* _Data_:
=== Begin Enclosure ===

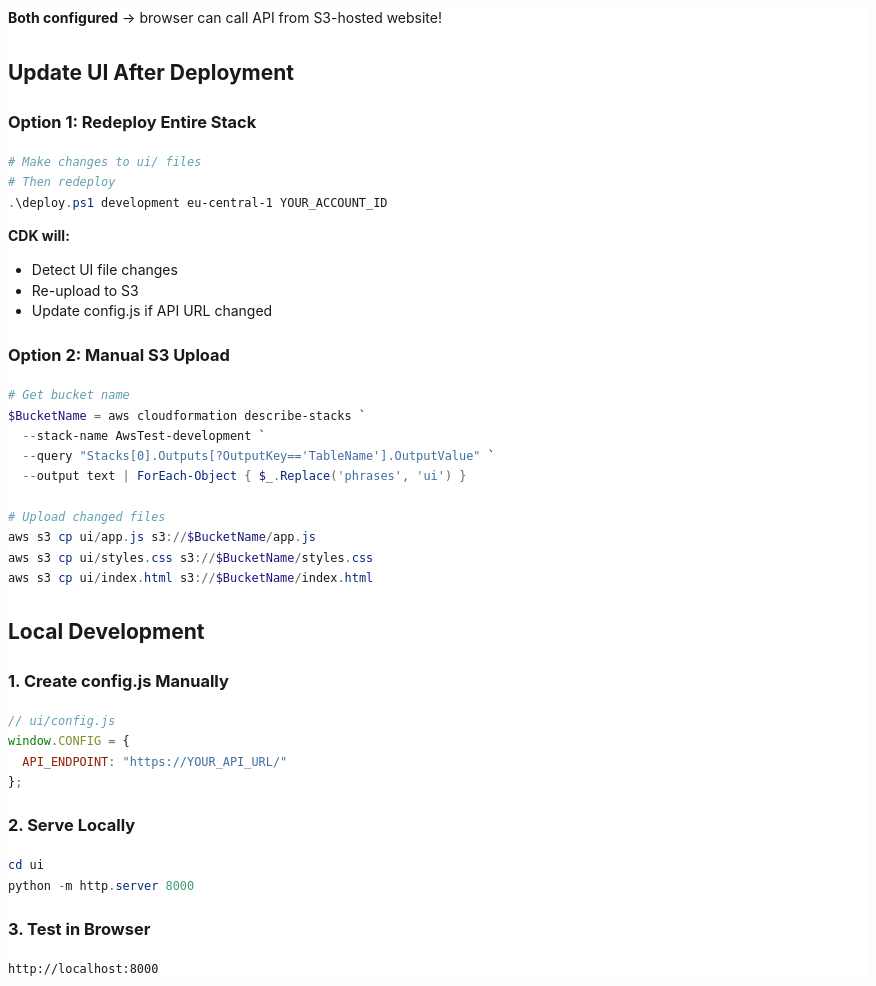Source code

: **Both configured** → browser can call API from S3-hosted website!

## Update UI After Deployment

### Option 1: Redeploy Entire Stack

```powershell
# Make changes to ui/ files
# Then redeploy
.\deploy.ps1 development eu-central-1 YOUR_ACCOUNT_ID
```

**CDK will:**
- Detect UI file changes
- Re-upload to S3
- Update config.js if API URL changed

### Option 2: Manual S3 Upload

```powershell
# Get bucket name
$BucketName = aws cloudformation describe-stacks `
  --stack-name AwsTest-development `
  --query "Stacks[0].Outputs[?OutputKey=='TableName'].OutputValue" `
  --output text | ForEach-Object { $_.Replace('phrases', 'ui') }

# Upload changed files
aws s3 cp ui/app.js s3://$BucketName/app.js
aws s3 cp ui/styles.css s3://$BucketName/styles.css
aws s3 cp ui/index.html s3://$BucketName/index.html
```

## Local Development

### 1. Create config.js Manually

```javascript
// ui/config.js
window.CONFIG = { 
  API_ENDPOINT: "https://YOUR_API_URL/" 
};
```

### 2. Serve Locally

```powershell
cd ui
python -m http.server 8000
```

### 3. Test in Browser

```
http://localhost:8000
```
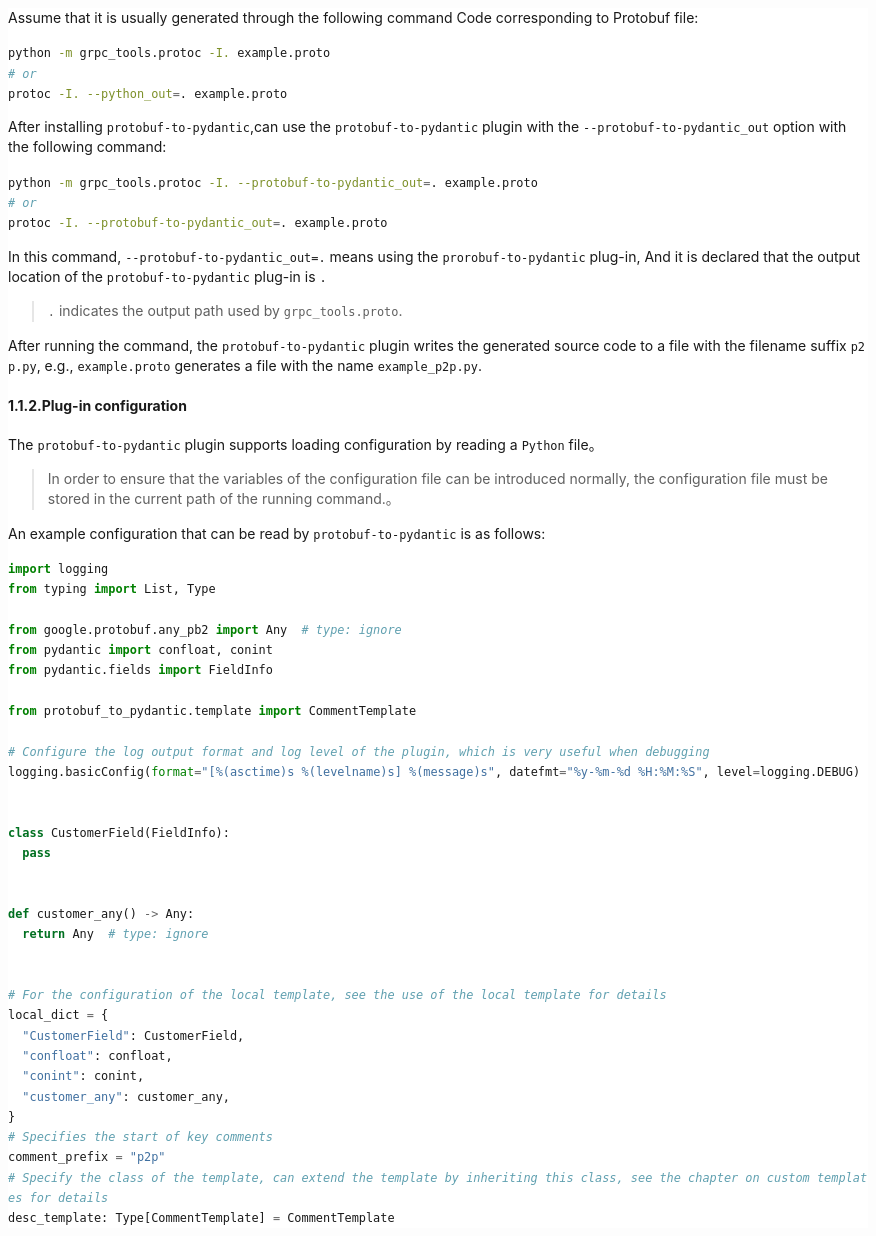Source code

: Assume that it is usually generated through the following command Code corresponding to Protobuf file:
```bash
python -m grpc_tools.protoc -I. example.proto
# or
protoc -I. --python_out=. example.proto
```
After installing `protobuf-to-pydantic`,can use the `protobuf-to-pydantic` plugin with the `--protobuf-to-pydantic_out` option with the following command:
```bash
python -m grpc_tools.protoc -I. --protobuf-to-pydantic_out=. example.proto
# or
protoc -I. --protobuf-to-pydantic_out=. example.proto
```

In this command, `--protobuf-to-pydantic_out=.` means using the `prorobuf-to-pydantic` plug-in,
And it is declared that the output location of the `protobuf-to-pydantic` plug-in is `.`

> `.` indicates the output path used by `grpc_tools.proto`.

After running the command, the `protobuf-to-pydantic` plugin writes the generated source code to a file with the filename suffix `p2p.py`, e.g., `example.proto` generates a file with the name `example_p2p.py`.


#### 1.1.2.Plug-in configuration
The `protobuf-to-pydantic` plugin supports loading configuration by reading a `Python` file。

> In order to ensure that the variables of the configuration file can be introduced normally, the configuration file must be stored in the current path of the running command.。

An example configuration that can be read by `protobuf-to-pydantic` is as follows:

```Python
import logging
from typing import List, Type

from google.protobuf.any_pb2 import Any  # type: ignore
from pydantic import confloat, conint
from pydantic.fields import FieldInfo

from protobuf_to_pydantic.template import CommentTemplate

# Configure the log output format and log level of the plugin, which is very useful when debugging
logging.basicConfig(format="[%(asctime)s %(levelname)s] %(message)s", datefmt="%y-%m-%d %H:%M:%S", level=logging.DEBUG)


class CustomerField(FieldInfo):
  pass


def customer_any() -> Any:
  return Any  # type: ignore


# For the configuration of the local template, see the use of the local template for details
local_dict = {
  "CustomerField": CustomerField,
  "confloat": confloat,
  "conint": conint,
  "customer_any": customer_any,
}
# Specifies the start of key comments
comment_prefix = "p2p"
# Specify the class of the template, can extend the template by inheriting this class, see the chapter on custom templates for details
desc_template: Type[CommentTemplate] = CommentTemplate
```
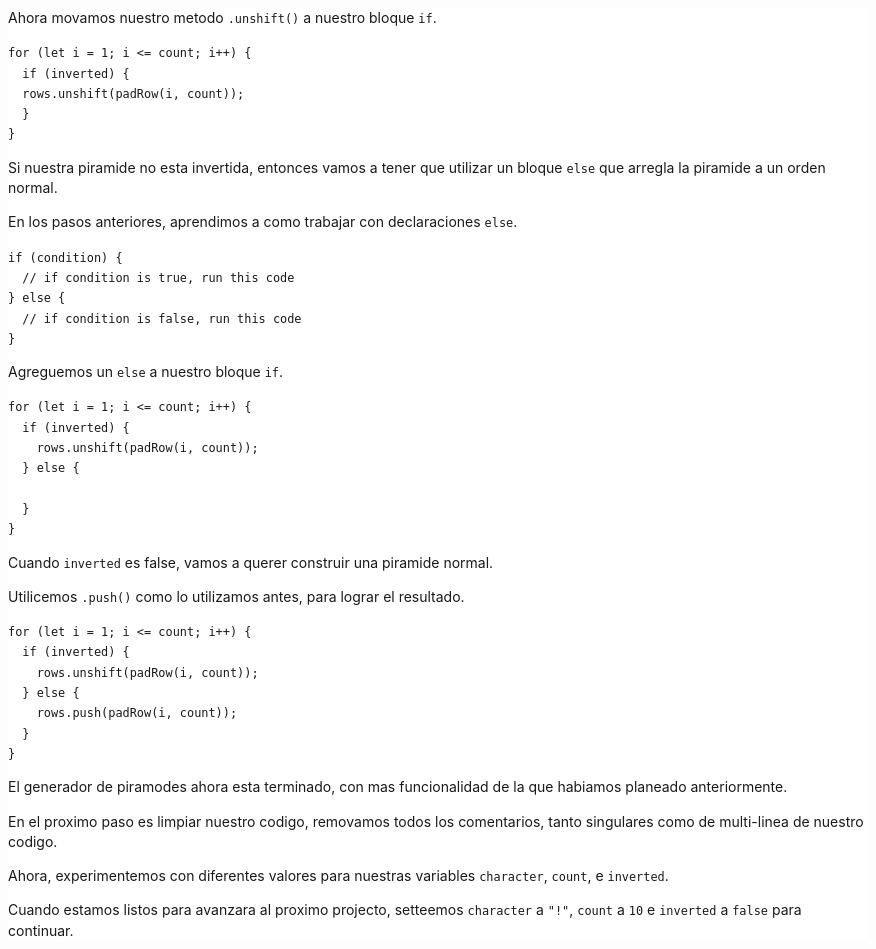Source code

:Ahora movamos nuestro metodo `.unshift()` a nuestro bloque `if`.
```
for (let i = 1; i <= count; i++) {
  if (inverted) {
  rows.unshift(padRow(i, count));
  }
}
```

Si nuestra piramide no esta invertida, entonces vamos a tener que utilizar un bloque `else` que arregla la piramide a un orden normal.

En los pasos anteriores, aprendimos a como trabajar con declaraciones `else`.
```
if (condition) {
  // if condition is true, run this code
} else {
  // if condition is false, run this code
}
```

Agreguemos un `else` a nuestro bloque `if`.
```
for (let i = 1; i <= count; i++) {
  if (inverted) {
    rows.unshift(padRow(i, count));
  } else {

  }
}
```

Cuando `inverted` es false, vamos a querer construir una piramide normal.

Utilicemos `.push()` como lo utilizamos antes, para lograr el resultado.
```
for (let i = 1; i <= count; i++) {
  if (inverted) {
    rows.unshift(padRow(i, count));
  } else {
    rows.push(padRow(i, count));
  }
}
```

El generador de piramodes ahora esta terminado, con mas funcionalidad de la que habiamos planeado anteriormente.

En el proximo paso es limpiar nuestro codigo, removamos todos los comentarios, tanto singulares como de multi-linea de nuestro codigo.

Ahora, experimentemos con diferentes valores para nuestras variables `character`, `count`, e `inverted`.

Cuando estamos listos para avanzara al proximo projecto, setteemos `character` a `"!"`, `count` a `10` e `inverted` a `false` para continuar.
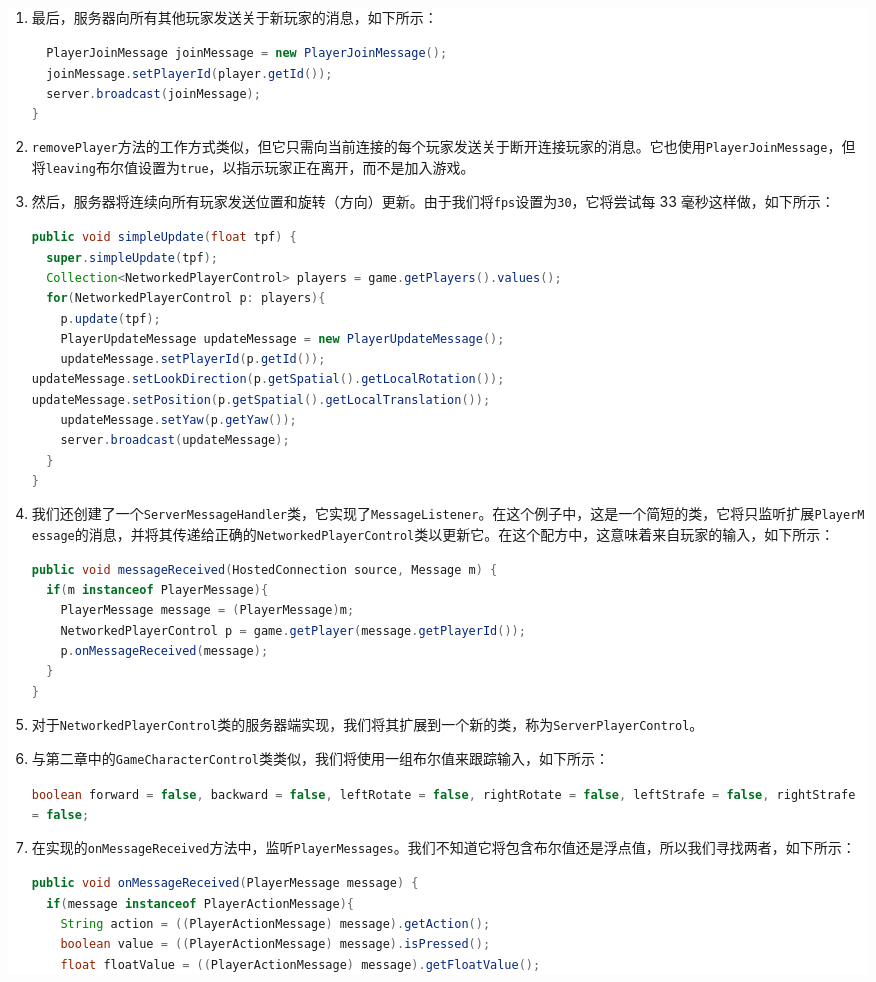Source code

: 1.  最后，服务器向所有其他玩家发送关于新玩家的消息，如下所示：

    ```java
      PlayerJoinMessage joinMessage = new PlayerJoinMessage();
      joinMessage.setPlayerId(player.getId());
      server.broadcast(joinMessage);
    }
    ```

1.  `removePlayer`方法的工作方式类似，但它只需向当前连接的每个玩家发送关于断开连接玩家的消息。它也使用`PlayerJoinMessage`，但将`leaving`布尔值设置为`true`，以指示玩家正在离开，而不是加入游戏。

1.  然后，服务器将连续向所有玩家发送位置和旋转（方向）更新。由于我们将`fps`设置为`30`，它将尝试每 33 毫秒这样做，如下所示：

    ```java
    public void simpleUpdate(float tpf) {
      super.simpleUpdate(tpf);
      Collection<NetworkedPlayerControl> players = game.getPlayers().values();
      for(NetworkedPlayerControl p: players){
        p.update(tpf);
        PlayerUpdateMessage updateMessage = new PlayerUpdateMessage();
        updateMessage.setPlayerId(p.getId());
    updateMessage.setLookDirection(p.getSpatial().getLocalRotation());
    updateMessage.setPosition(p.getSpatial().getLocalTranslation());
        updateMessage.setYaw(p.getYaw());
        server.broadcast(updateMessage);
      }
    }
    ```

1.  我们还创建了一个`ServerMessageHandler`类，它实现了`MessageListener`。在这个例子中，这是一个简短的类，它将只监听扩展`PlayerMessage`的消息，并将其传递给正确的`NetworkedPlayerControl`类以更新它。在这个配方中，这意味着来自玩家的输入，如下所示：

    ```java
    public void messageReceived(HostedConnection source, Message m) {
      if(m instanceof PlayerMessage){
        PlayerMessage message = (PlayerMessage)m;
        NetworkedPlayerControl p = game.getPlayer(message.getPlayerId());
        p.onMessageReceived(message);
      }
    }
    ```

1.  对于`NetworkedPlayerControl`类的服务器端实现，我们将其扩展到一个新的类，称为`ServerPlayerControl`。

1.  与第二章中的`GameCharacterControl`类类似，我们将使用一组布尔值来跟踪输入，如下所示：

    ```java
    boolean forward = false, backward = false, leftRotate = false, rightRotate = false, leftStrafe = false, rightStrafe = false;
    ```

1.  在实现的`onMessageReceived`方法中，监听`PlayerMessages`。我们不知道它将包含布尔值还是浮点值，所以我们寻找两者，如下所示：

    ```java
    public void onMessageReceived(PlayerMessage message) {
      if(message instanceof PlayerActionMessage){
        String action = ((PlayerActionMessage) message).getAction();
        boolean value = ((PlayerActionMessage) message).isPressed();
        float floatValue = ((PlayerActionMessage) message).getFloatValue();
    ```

=== End Enclosure ===

* _What is needed_:
Please, from the material above, copy only the lines from the line with "una piramide normal." up to and including the line with "El generador de", exactly as written.

* _Written response_:
Cuando `inverted` es false, vamos a querer construir una piramide normal.

Utilicemos `.push()` como lo utilizamos antes, para lograr el resultado.
```
for (let i = 1; i <= count; i++) {
  if (inverted) {
    rows.unshift(padRow(i, count));
  } else {
    rows.push(padRow(i, count));
  }
}
```

El generador de piramodes ahora esta terminado, con mas funcionalidad de la que habiamos planeado anteriormente.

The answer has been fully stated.